Meski ragu tapi Zahra kini mulai menaiki motor atv yanga beroda empat itu. Dia mengikuti petunjuk dari Bella cara mengemudikannya dan beberapa saat kemudian, Zahra telah berhasil menjalankan motor atv itu. Dia tidak pernah merasa sebahagia ini sebelumnya. Hidupnya terasa tidak ada beban. Dia sesekali berteriak saat motor atv nya melewati jalanan yang tidak rata dan terpental kesana kemari.
"Bella, ini seru banget." teriak Zahra. Dia tak hentinya tertawa.
"Iya memang seru banget. Non Zahra lurus aja nanti langsung sampai di gerbang samping pabrik teh."
"Iya."
Beberapa saat kemudian Zahra menghentikan motor atv itu di dekat gerbang yang setengah terbuka.
"Bella, sudah setor aja.

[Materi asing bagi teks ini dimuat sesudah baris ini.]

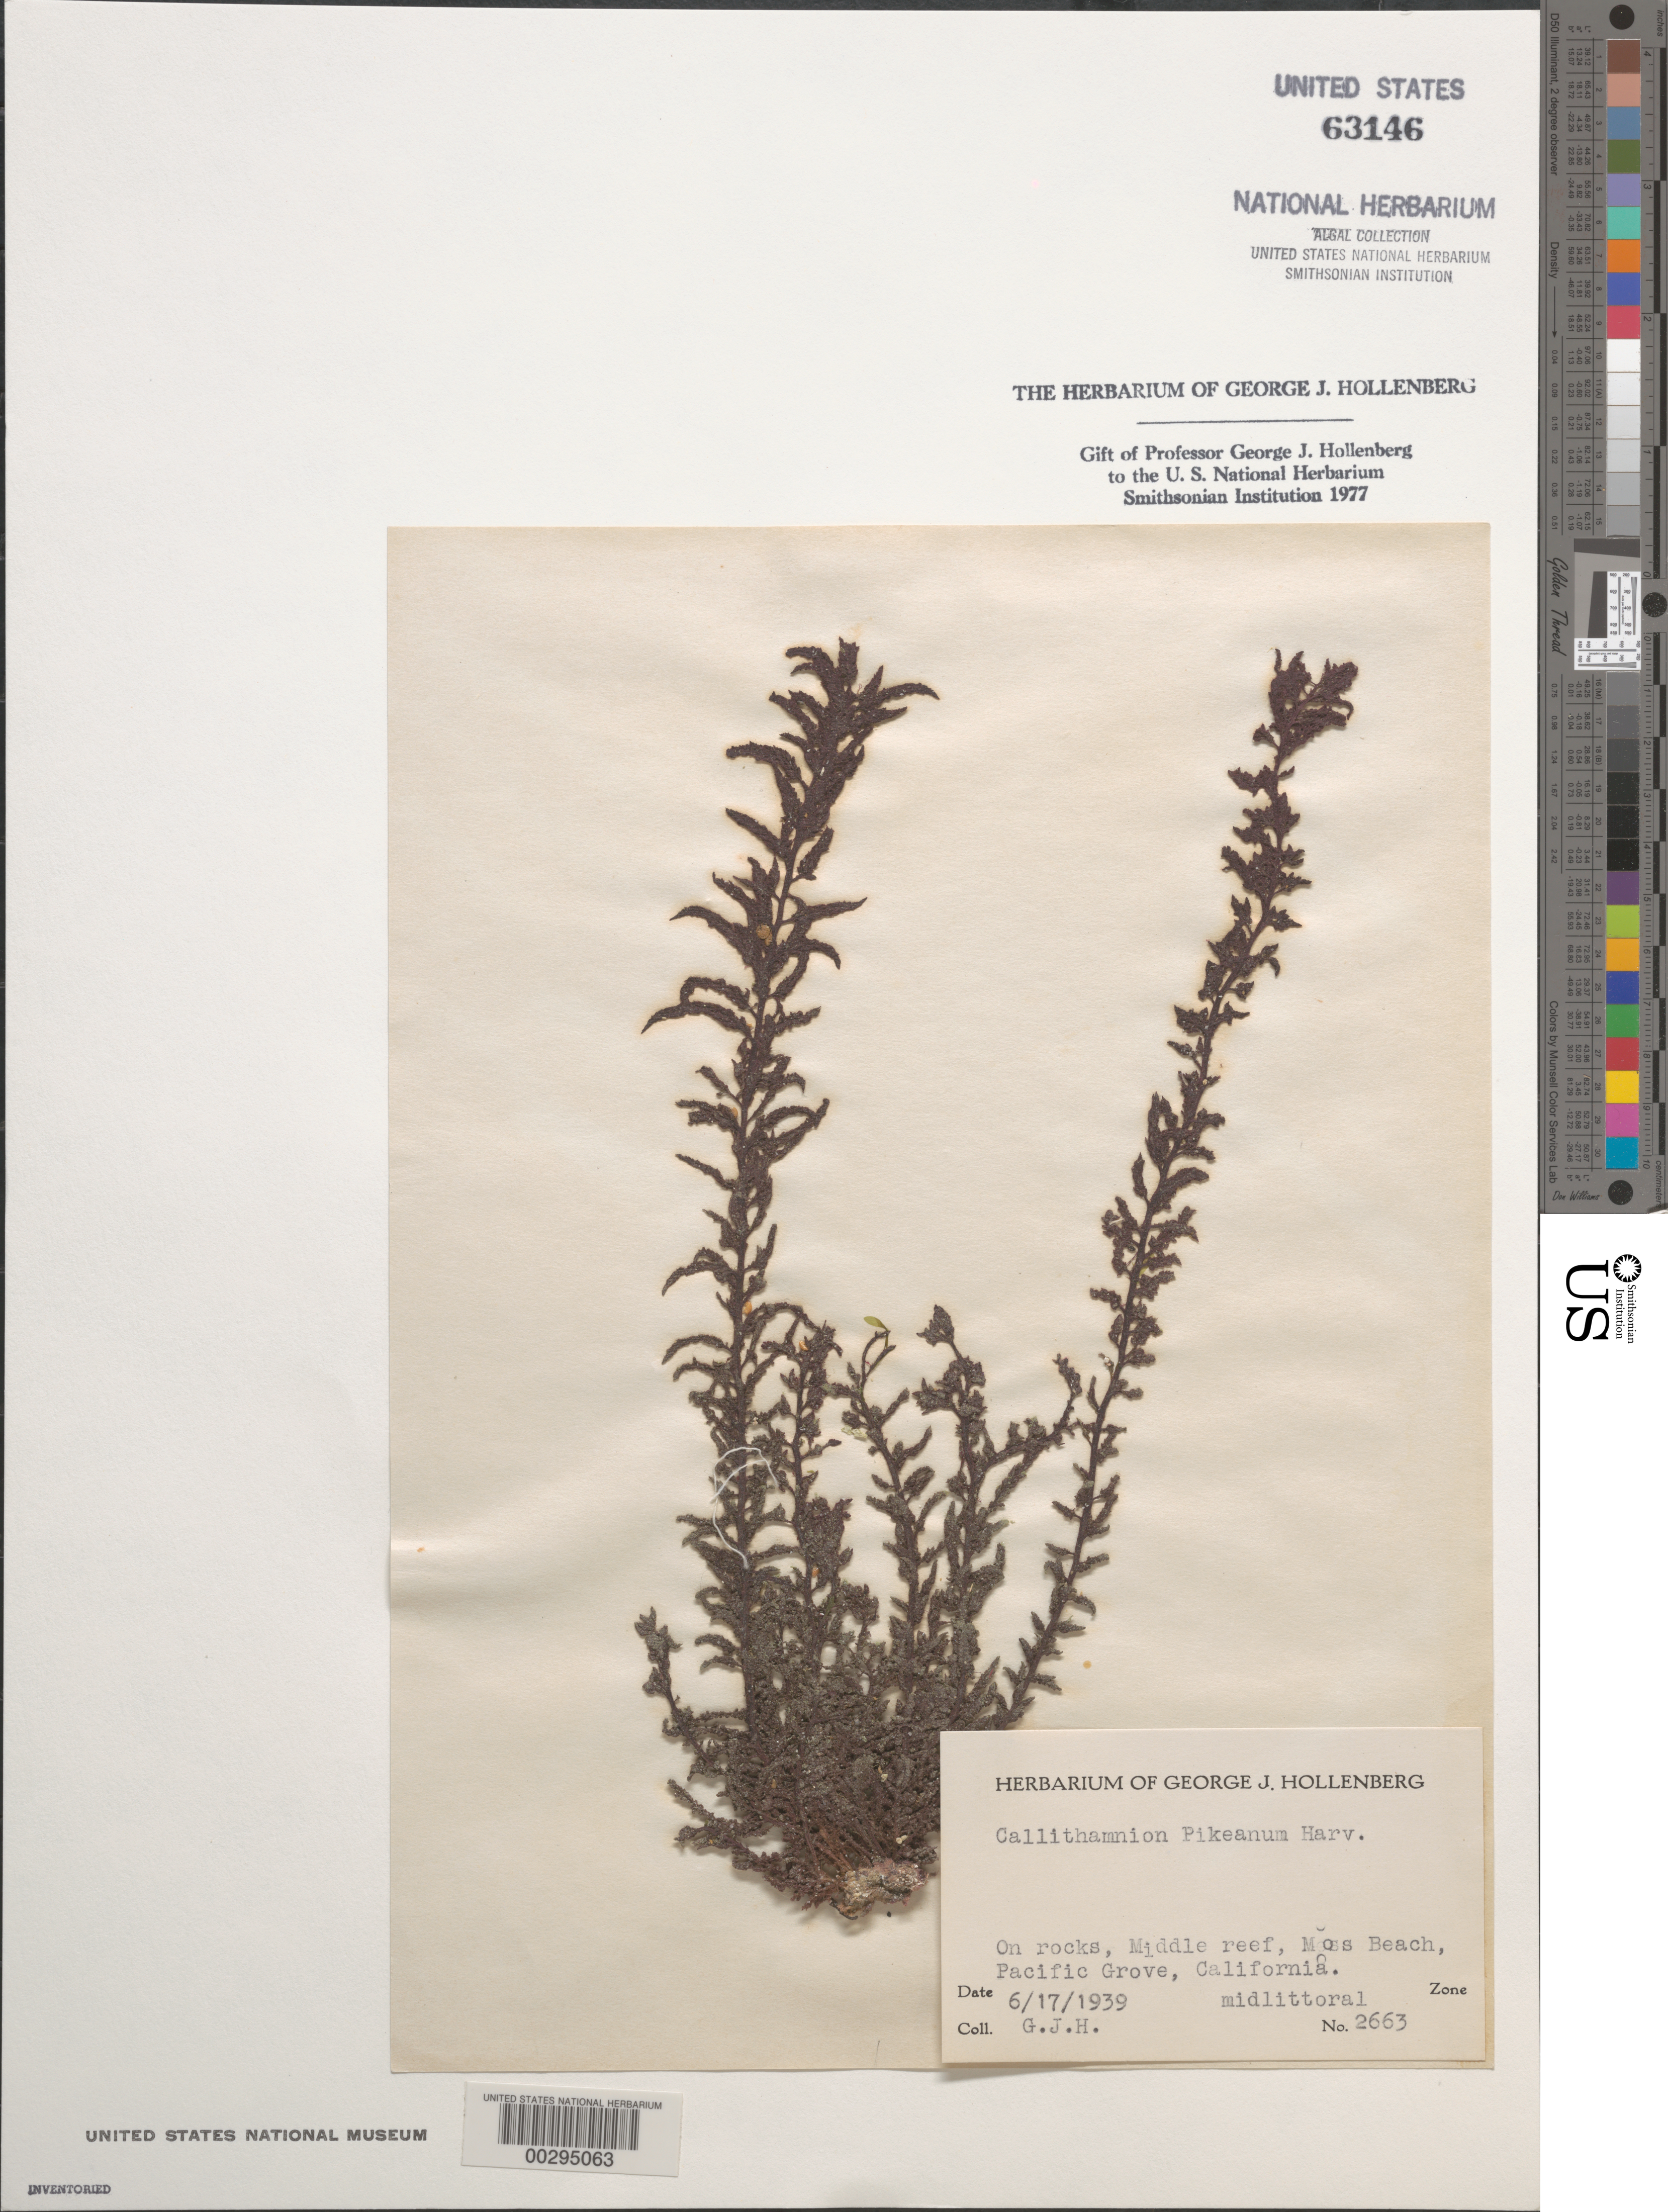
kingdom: Plantae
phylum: Rhodophyta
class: Florideophyceae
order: Ceramiales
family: Callithamniaceae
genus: Callithamnion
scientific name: Callithamnion pikeanum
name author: Harv.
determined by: Hollenberg, George J.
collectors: G. Hollenberg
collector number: GJH 2663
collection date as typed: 17 Jun 1939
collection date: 1939-06-17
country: United States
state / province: California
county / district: Monterey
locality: Middle reef of Moss Beach, Pacific Grove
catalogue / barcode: US 63146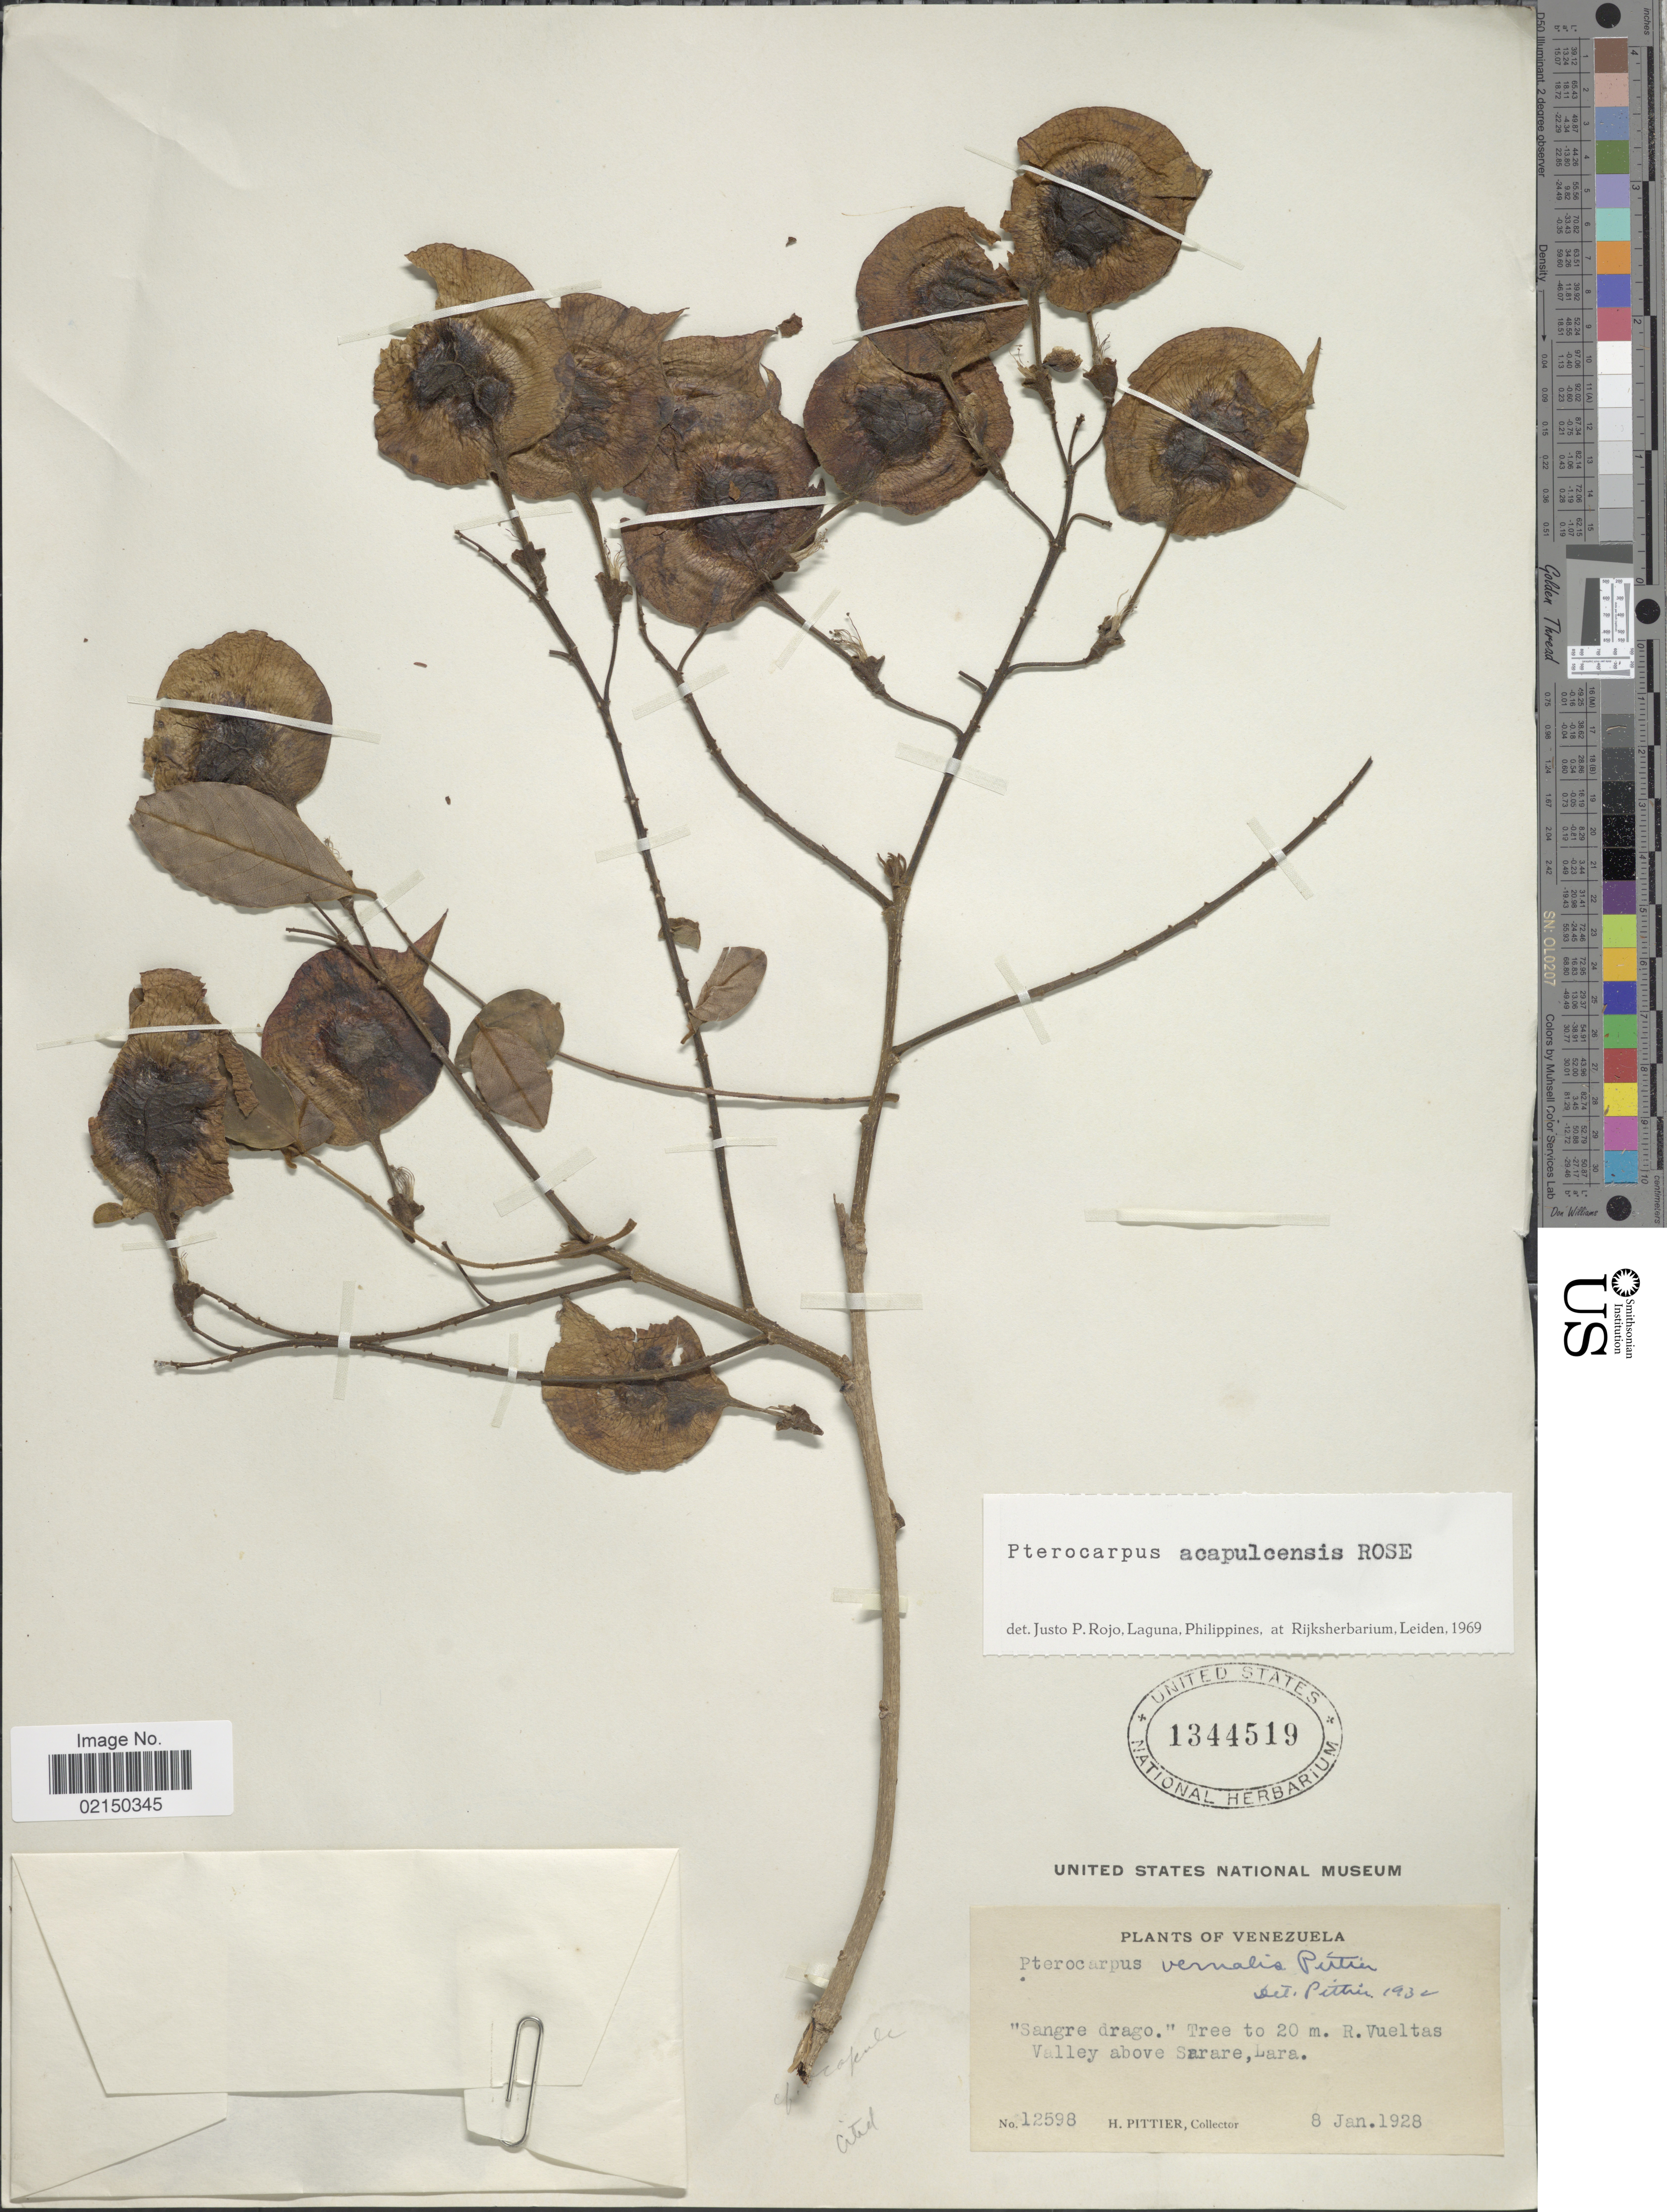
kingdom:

Cepat banget."
"Iya, dibantuin sama Nona cantik."
Zahra hanya tersenyum menyapa karyawan yang sedang menimbang hasil panen Bella.
"Sepertinya ini yang dititipin sama bos. Ayo, aku antar berkeliling pabrik kalau kamu mau." ajak salah satu karyawati yang berhijab itu. "Nama aku Cici." dia mengajak Zahra berkenalan.
"Zahra."
"Cantik. Bos memang gak salah pilih. Mari aku antar berkeliling."
Zahra hanya menganggukkan kepalanya lalu dia berkeliling ke pabrik yang sangat luas itu. Kini satu pengalamannya bertambah lagi. Dia bisa melihat secara langsung bagaimana proses pembuatan teh itu dari mulai pemetikan, pelayuan, pememaran, lalu melalui proses oksidasi kemudian pengeringan sampai siap konsumsi.
"Panjang juga ya prosesnya." kata Zahra yang kini berjalan di area packing.
"Iya. Tapi setiap hari produksi terus meningkat. Alhamdulillah berkah untuk semua orang."
Setelah puas melihat cara pembuatan teh, Zahra berjalan menuju pintu gerbang.
"Makasih ya, sudah ajak aku keliling."
"Iya, sama-sama Mbak Zahra."
Zahra akan melangkahkan kakinya tapi terhenti saat melihat seseorang yang kini memasuki gerbang.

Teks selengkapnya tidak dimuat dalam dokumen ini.